§ Task requirements
Begin at the line that has "Task: predict the", stop after the line that has "1. black mouse shell (482,472,611,643)", and print exactly those lines from the records below, without any pictures.

[Records from a dataset]
══════════

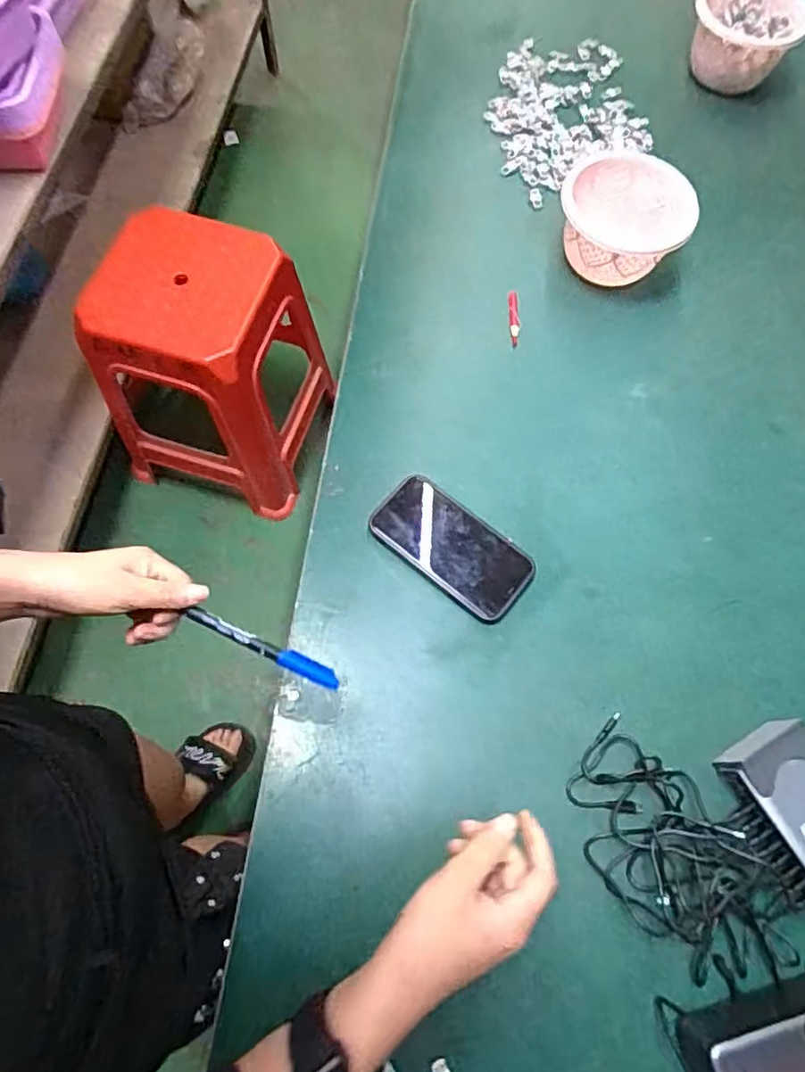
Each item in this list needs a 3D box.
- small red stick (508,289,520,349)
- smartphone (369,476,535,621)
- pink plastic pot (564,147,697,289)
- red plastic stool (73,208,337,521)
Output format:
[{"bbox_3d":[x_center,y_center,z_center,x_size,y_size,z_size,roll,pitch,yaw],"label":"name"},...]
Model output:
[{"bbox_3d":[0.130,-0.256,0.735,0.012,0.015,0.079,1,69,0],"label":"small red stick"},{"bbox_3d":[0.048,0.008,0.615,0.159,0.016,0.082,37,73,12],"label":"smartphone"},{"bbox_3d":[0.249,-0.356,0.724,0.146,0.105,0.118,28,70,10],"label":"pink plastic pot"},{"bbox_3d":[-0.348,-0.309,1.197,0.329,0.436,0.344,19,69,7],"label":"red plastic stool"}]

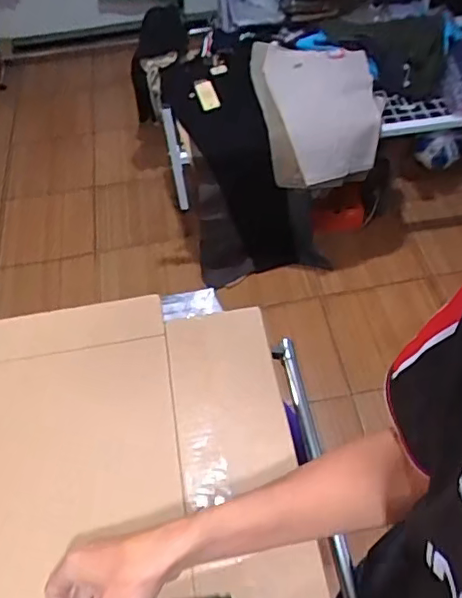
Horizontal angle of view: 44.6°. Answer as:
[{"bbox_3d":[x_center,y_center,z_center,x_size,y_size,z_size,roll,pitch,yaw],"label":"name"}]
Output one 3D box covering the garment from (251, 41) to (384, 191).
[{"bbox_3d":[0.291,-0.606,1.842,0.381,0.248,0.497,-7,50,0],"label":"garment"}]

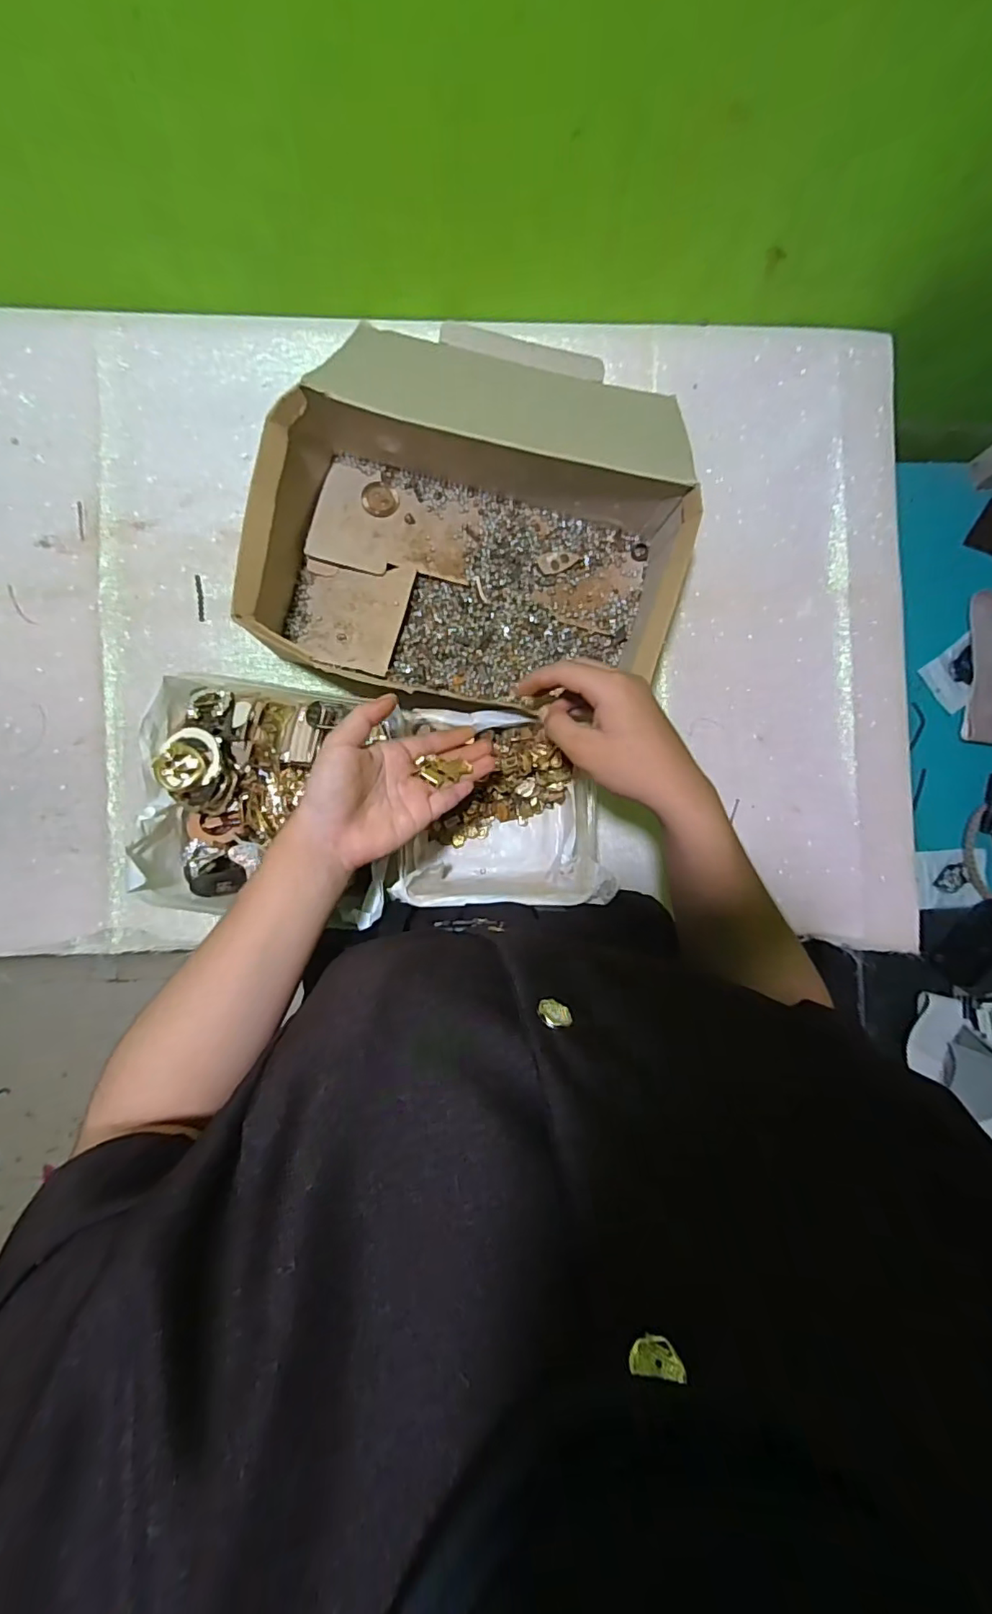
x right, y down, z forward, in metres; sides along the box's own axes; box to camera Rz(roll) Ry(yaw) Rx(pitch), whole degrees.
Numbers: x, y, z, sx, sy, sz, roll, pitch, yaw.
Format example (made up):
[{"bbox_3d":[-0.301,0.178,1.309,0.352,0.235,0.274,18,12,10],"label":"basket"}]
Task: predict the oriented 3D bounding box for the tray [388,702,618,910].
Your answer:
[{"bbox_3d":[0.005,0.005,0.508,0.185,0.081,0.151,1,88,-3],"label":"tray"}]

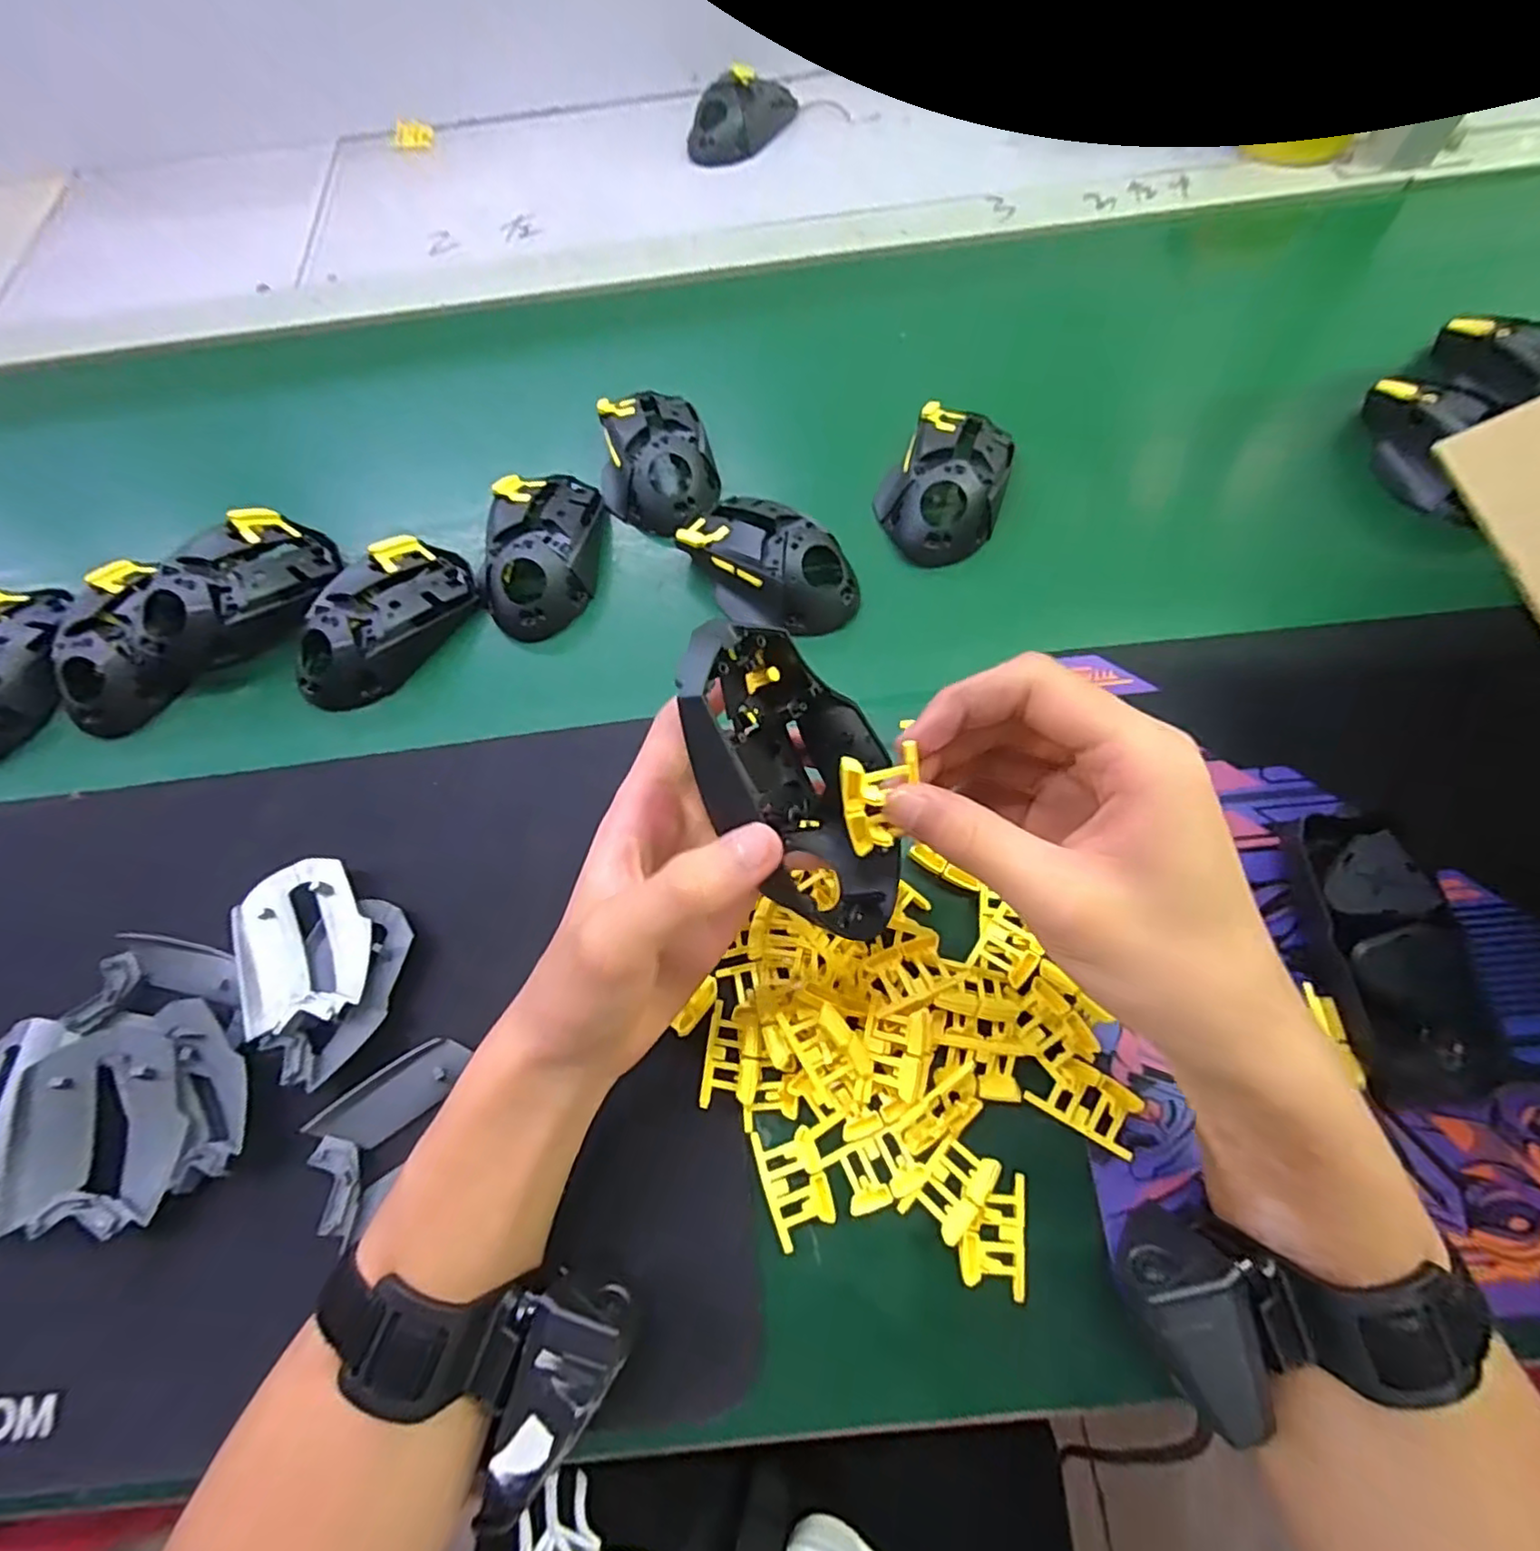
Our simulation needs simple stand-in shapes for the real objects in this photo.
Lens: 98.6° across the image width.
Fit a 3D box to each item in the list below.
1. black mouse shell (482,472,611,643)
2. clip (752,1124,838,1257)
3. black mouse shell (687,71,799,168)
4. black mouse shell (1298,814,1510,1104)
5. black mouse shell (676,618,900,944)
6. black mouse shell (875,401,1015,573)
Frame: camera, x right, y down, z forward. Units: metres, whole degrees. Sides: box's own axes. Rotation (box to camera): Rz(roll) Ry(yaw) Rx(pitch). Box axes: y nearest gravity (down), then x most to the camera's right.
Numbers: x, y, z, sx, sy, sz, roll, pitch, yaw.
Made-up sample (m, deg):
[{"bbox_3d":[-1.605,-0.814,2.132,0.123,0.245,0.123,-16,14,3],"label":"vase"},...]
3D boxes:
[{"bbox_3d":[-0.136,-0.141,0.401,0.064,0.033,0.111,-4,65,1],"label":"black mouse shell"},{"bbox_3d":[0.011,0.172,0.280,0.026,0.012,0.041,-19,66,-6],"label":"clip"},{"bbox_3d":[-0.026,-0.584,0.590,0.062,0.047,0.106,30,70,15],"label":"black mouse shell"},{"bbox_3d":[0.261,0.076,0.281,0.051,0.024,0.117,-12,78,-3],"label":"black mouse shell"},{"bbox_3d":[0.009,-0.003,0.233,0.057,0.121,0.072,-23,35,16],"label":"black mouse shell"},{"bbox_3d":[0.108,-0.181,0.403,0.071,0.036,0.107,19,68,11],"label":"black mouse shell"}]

══════════

§ Expected output
Task: predict the oriented 3D bounding box for the tray [388,702,618,910].
Your answer:
[{"bbox_3d":[0.005,0.005,0.508,0.185,0.081,0.151,1,88,-3],"label":"tray"}]

Our simulation needs simple stand-in shapes for the real objects in this photo.
Lens: 98.6° across the image width.
Fit a 3D box to each item in the list below.
1. black mouse shell (482,472,611,643)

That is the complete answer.